[任务要求] 请把下面的清单逐行整理成编号列表，略去空行，涵盖全部内容，答案中不要包含图片。

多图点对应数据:
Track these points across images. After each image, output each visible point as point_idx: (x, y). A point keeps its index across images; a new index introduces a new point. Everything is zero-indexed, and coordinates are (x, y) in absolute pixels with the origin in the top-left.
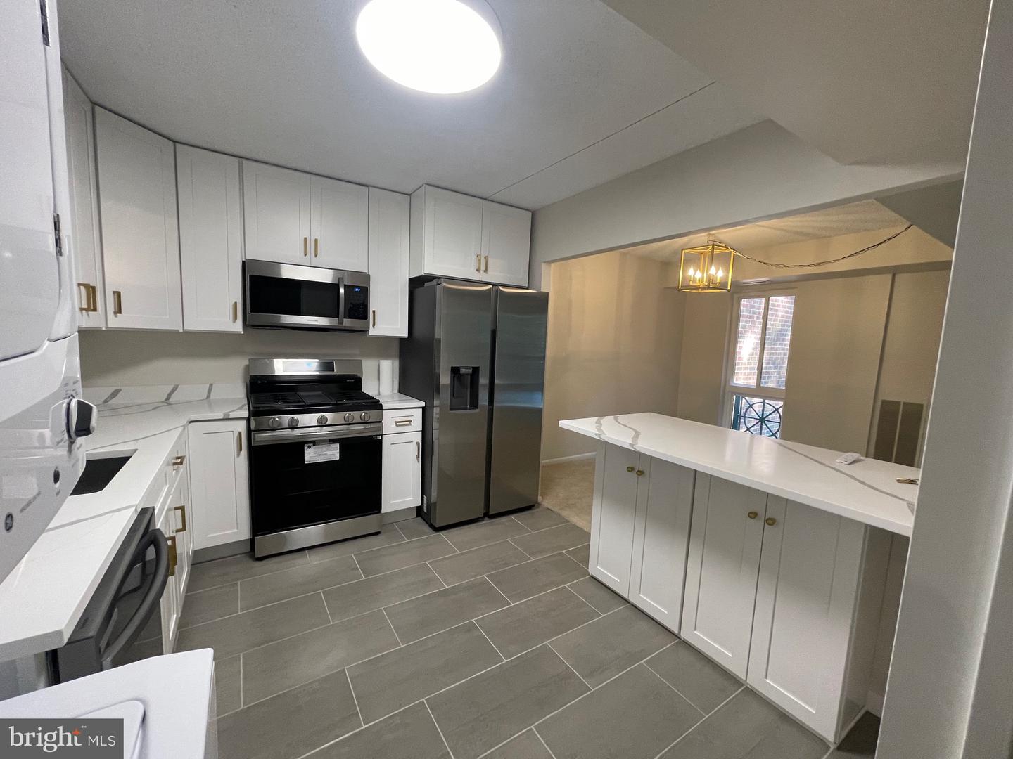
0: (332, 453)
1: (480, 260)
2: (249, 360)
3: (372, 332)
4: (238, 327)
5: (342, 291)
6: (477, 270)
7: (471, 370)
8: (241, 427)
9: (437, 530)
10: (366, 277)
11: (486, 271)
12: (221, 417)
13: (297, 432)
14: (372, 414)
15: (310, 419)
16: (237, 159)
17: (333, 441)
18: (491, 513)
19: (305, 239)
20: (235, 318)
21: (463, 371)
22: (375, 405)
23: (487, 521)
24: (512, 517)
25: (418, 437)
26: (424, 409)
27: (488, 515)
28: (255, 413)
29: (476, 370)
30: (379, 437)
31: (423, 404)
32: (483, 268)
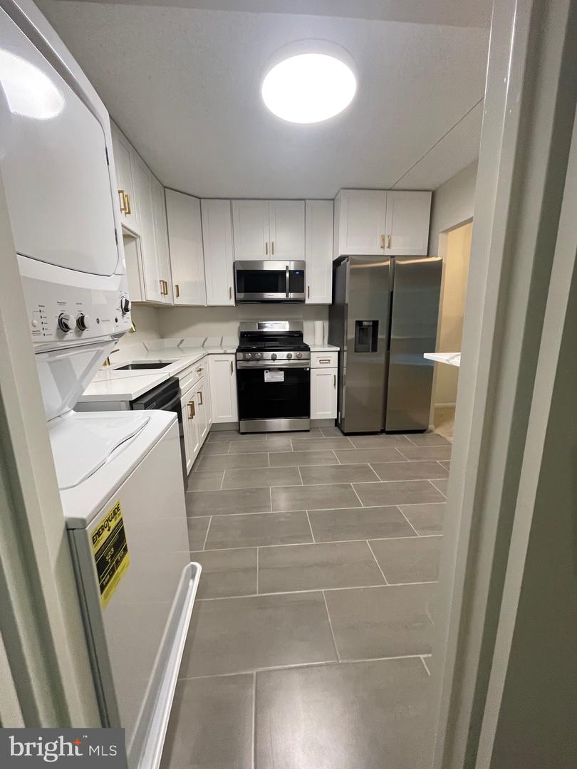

[练习结果]
1. Track these points across images. After each image, output each visible point as point_idx: (x, y). A point keeps its index across images; a new index introduces a new point. Everything is zero-indexed, and coordinates are (x, y) in absolute pixels with the origin in the top-left.
2. 0: (332, 453)
3. 1: (480, 260)
4. 2: (249, 360)
5. 3: (372, 332)
6. 4: (238, 327)
7. 5: (342, 291)
8. 6: (477, 270)
9. 7: (471, 370)
10. 8: (241, 427)
11. 9: (437, 530)
12. 10: (366, 277)
13. 11: (486, 271)
14. 12: (221, 417)
15. 13: (297, 432)
16. 14: (372, 414)
17. 15: (310, 419)
18. 16: (237, 159)
19. 17: (333, 441)
20. 18: (491, 513)
21. 19: (305, 239)
22. 20: (235, 318)
23. 21: (463, 371)
24. 22: (375, 405)
25. 23: (487, 521)
26. 24: (512, 517)
27. 25: (418, 437)
28. 26: (424, 409)
29. 27: (488, 515)
30. 28: (255, 413)
31. 29: (476, 370)
32. 30: (379, 437)
33. 31: (423, 404)
34. 32: (483, 268)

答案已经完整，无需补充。